Economist Uwe Reinhardt recently argued in the The New York Times that medical education is a private vs. a public good, and therefore may not merit federal (or presumably state) funding.
Reinhardt approaches the debate as an interesting theoretical exercise, a matter of correctly applying existing textbook definitions from the social science of economics, and an exam question that helps him get the grade curve he's looking for in his undergraduate economics classes at Princeton.
But his freshman students who get it "wrong" may have a better real-world grasp on the topic than their esteemed professor. They intuitively get what he misses: Health care is not a typical commodity, and human approaches to health care do not follow standard economic modeling. Public vs. Private Goods
Economists generally categorize goods into two types -- public and private. Public goods are defined as "nonrival," meaning a person can use it without reducing its use by others, and "non-excludable," meaning individuals cannot be excluded from using the good. Reinhardt gives the example of street lighting.
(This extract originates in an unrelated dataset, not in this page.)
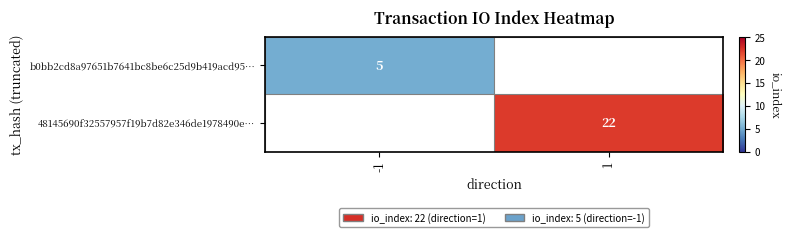

The value of 48145690f32557957f19b7d82e346de1978490e… at 1 is 22. True or false?

True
Private goods are defined as rival and excludable, and private markets are generally assumed to operate under several conditions: First, buyers and sellers are rational; second, perfect information is available; and third, no one player can affect market behavior due to the large number of buyers and sellers involved. By those definitions, health care is neither a public good nor a private good operating in a perfect market. Too frequently, economists modeling health care fail to understand that markets around health care do not behave rationally, and health care consumers rarely possess perfect information with which to make purchasing decisions. Imperfect Market in Illness...
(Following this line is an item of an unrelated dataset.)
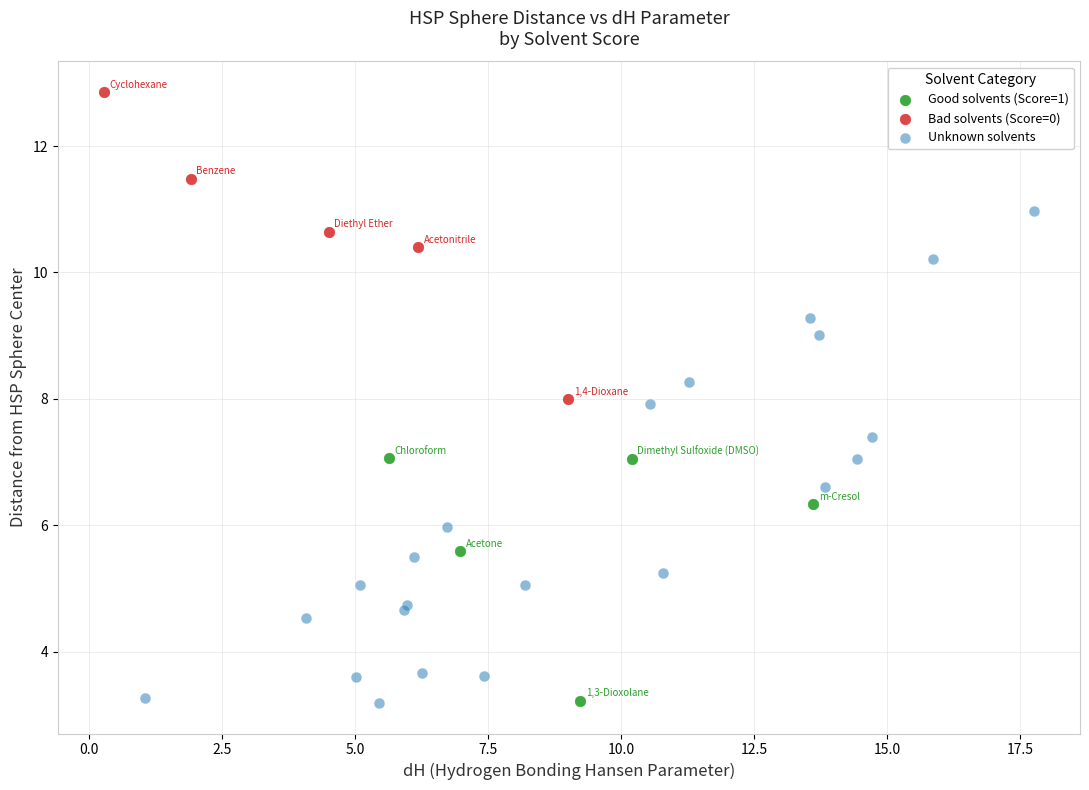

Which series contains the highest Y value?

Bad solvents (Score=0)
In a rational model of health care, the consumer must have the ability to distinguish bad products from good, and must have enough information and emotional distance to make purely rational choices about their or their loved ones' health care. There are a number of reasons this simply is not the case: Consumers rarely possess the knowledge and ability to determine the best option for their care ("perfect information"). This significant knowledge gap is enough to skew the rational model. But there's much more.
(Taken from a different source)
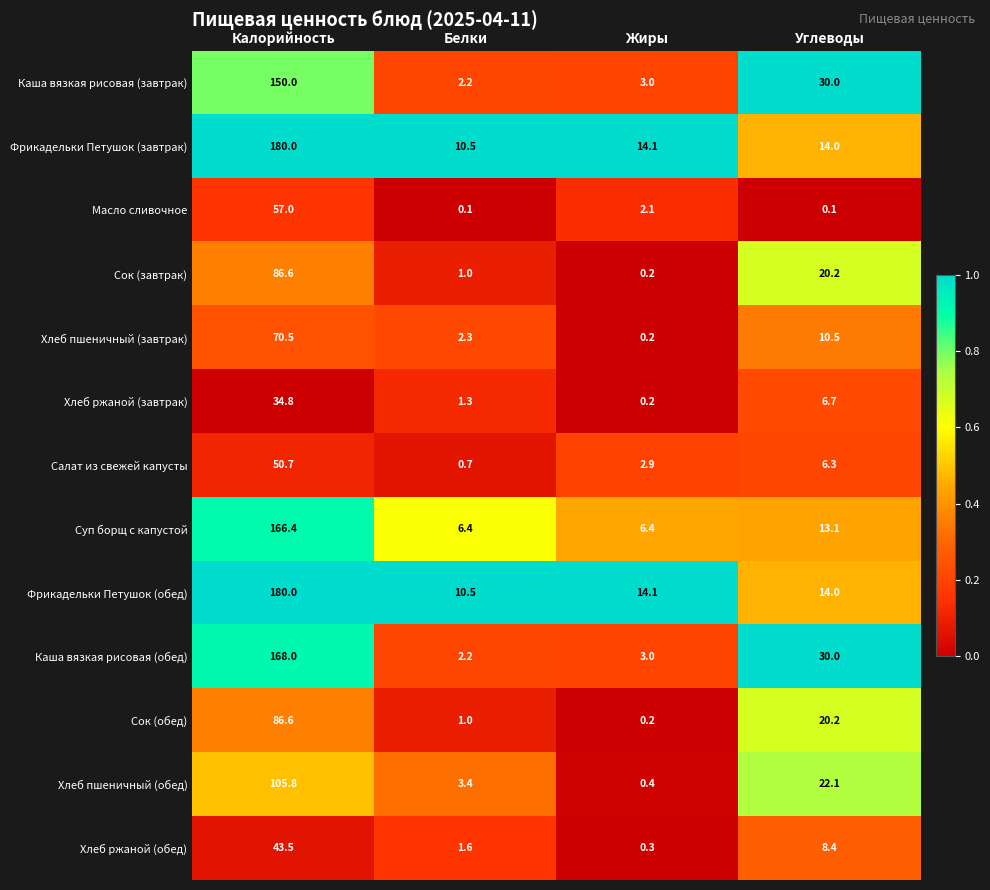

Which category has the lowest value in the Каша вязкая рисовая (завтрак) series?

Белки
Illness creates an immediate inequality in the consumer equation because it engenders a desperate need to find the "right" solution and to find it now -- immediately and without delay. Imagine how automobile markets would react if all car buyers were suddenly desperate, fearful, and determined to have the most powerful car possible, and to have it today, no matter the cost? Illness precludes the emotional distance needed to make a rational decision. The buyer who is ill -- or whose loved one is ill -- does not perceive a market of many sellers competing for his business, but sees the one emergency room from which he wants the best, most immediate care. ...And in Health
And consumers consistently demonstrate irrational behavior even when overseeing their own routine health care expenditures. When people are obliged to pay for more of their care, the rational economic model predicts they will become more prudent and more informed consumers, and in fact some do. But, as a recent briefing from the Economic Policy Institute discusses, evidence shows that most simply postpone preventive care, thereby waiting until they develop serious conditions that require acute -- and very costly -- care.
In effect, people exchange a $10,000 cost for a $1 million one, gambling that the big one doesn't come. And when they lose the gamble (because most of us will at some point or another), people are then desperate for any care that is perceived to be effective, no matter the cost, and they need it right now. To extend the auto analogy, it's like driving your car mile after mile, never changing the oil, or windshield wipers, or engine belts, or timing belts, until the car fully fails. Then being desperate to obtain an entire engine replacement, immediately, right now, while there are thousands of other drivers in line for the same thing.
If we want to see markets react even more irrationally around this, we should follow Reinhardt's prescription: decrease support for the training of health care providers and shoulder those providers with enormous personal costs for education, malpractice coverage, and so on. A Better Approach
Instead, I would argue we need to define a third category of goods, perhaps "private goods in imperfect markets," into which health care would more readily fit. Then our government would have an important role to play in minimizing the imperfections of that market.
The real solution is to introduce greater rationality around the distribution of and access to health care, which will require cogent nationwide health care planning, more rational management of our health care workforce (as noted in the recent Institute of Medicine report, "Graduate Medical Education That Meets the Nation's Health Needs"), and an increased supply of providers using clearer and uniform care plans and verifiable delivery metrics. Add in incentives for preventive care and we will begin to see real improvements.